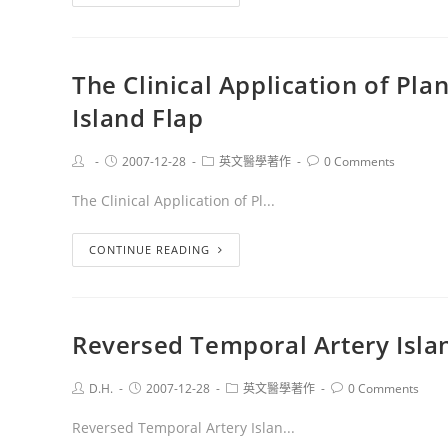
The Clinical Application of Pl
Island Flap
2007-12-28
英文醫學著作
0 Comments
The Clinical Application of Pl...
CONTINUE READING
Reversed Temporal Artery Isla
D.H.
2007-12-28
英文醫學著作
0 Comments
Reversed Temporal Artery Islan...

## WORK REQUEST
The copy you produce must repeat all the entries exactly and contain no pictures.

## RESULT OF THIS EXERCISE
The Clinical Application of Pl
Island Flap
2007-12-28
英文醫學著作
0 Comments
The Clinical Application of Pl...
CONTINUE READING
Reversed Temporal Artery Isla
D.H.
2007-12-28
英文醫學著作
0 Comments
Reversed Temporal Artery Islan...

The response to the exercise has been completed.